--- MATERIAL FOR THIS TASK ---
--------------------

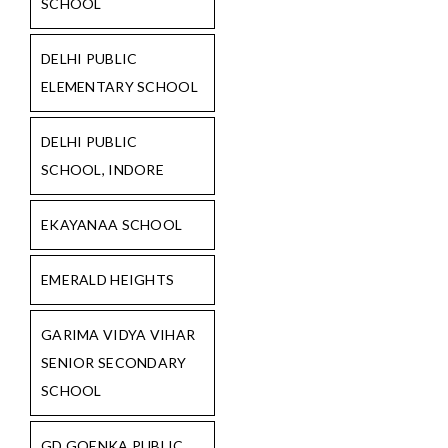
SCHOOL
DELHI PUBLIC
ELEMENTARY SCHOOL
DELHI PUBLIC
SCHOOL, INDORE
EKAYANAA SCHOOL
EMERALD HEIGHTS
GARIMA VIDYA VIHAR
SENIOR SECONDARY
SCHOOL
GD GOENKA PUBLIC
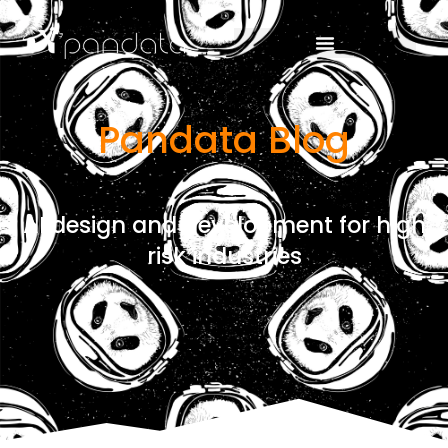
Pandata Blog
AI design and development for high
risk industries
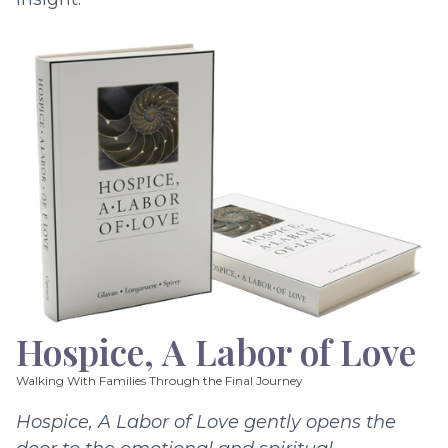
Hospice, A Labor of Love
Walking With Families Through the Final Journey
Hospice, A Labor of Love gently opens the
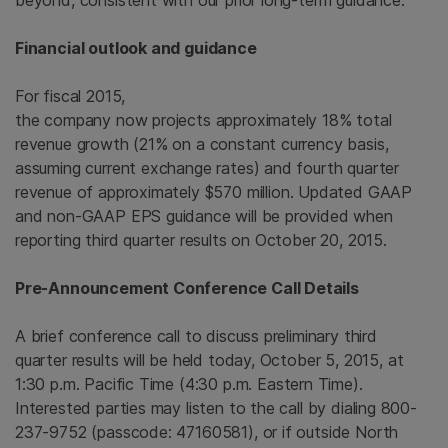
beyond, consistent with our prior long-term guidance.”
Financial outlook and guidance
For fiscal 2015,
the company now projects approximately 18% total
revenue growth (21% on a constant currency basis,
assuming current exchange rates) and fourth quarter
revenue of approximately
$570 million
. Updated GAAP
and non-GAAP EPS guidance will be provided when
reporting third quarter results on
October 20, 2015
.
Pre-Announcement Conference Call Details
A brief conference call to discuss preliminary third
quarter results will be held today,
October 5, 2015
, at
1:30 p.m. Pacific Time
(
4:30 p.m. Eastern Time
).
Interested parties may listen to the call by dialing 800-
237-9752 (passcode: 47160581), or if outside
North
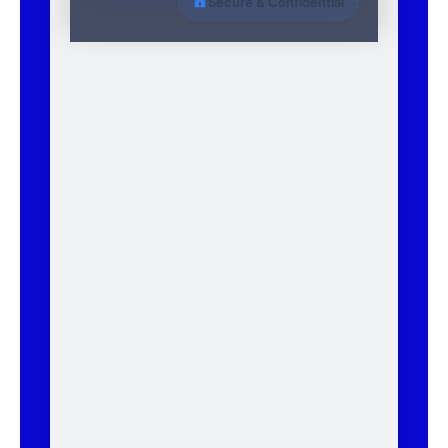
Secure & Confidential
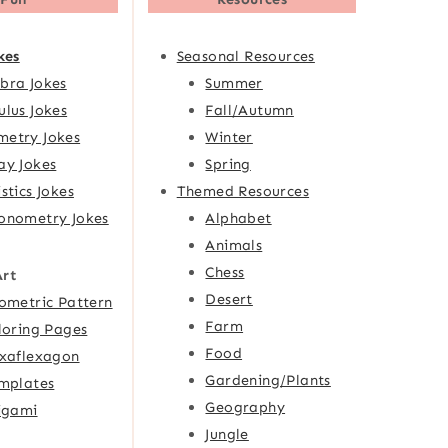
kes
Seasonal Resources
bra Jokes
Summer
ulus Jokes
Fall/Autumn
etry Jokes
Winter
ay Jokes
Spring
istics Jokes
Themed Resources
onometry Jokes
Alphabet
Animals
Chess
Art
Desert
ometric Pattern
Farm
loring Pages
Food
xaflexagon
Gardening/Plants
mplates
Geography
igami
Jungle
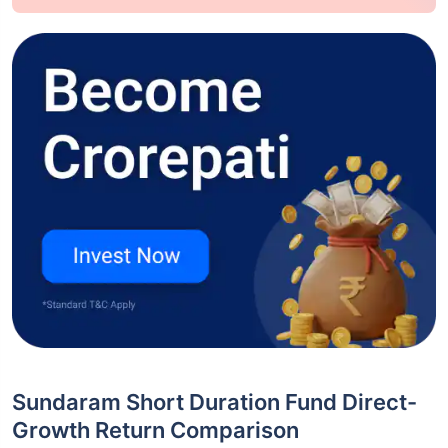
Sundaram Short Duration Fund Direct-
Growth Return Comparison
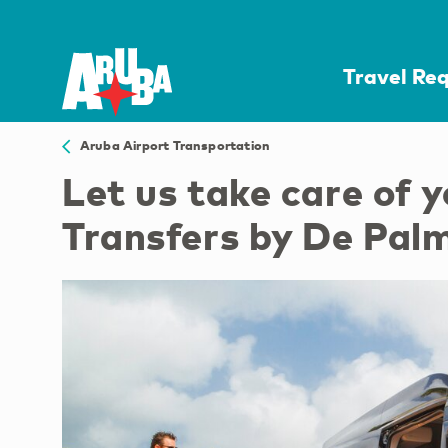
Travel Re
Aruba Airport Transportation
Let us take care of 
Transfers by De Pal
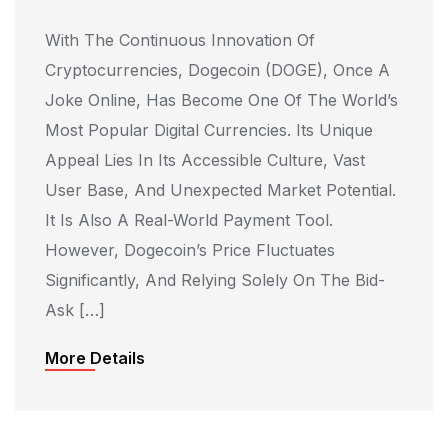
With The Continuous Innovation Of
Cryptocurrencies, Dogecoin (DOGE), Once A
Joke Online, Has Become One Of The World’s
Most Popular Digital Currencies. Its Unique
Appeal Lies In Its Accessible Culture, Vast
User Base, And Unexpected Market Potential.
It Is Also A Real-World Payment Tool.
However, Dogecoin’s Price Fluctuates
Significantly, And Relying Solely On The Bid-
Ask […]
More Details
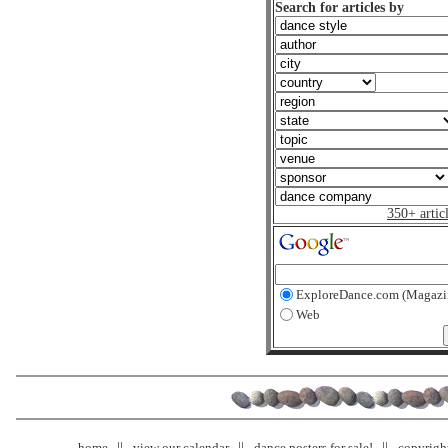
Search for articles by
350+ artic
ExploreDance.com (Magazi
Web
home
view our calendar
dance posters for sale!
copyrigh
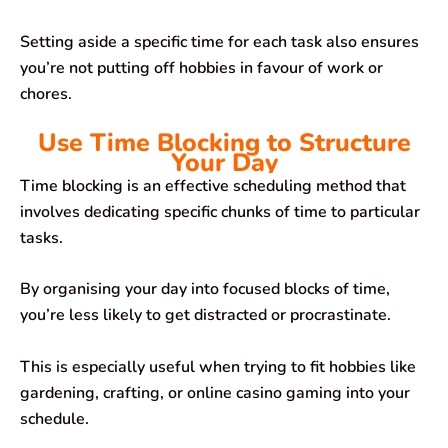
Setting aside a specific time for each task also ensures
you’re not putting off hobbies in favour of work or
chores.
Use Time Blocking to Structure
Your Day
Time blocking is an effective scheduling method that
involves dedicating specific chunks of time to particular
tasks.
By organising your day into focused blocks of time,
you’re less likely to get distracted or procrastinate.
This is especially useful when trying to fit hobbies like
gardening, crafting, or online casino gaming into your
schedule.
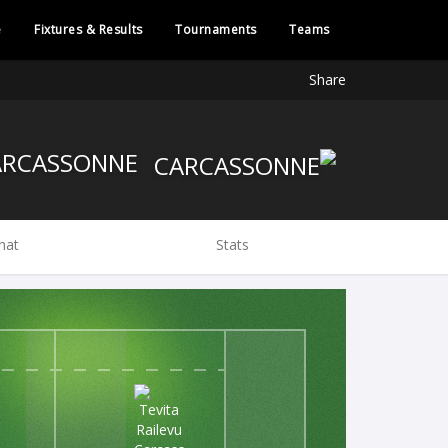
e
Fixtures & Results
Tournaments
Teams
Share
CARCASSONNE
hat
Stats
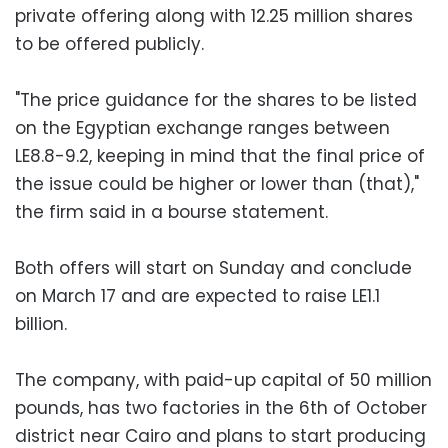
private offering along with 12.25 million shares
to be offered publicly.
"The price guidance for the shares to be listed
on the Egyptian exchange ranges between
LE8.8-9.2, keeping in mind that the final price of
the issue could be higher or lower than (that),"
the firm said in a bourse statement.
Both offers will start on Sunday and conclude
on March 17 and are expected to raise LE1.1
billion.
The company, with paid-up capital of 50 million
pounds, has two factories in the 6th of October
district near Cairo and plans to start producing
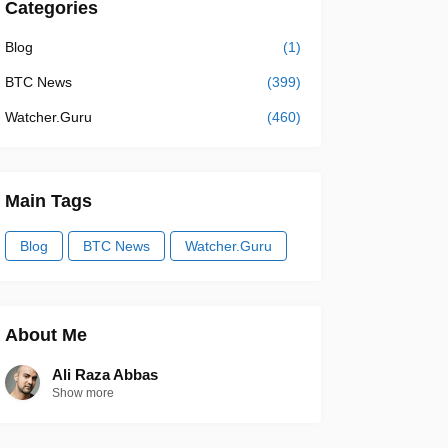
Categories
Blog
(1)
BTC News
(399)
Watcher.Guru
(460)
Main Tags
Blog
BTC News
Watcher.Guru
About Me
Ali Raza Abbas
Show more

--------------------

Whenever a line includes the word "approximately", pull it out of the entries.

the company now projects approximately 18% total
revenue of approximately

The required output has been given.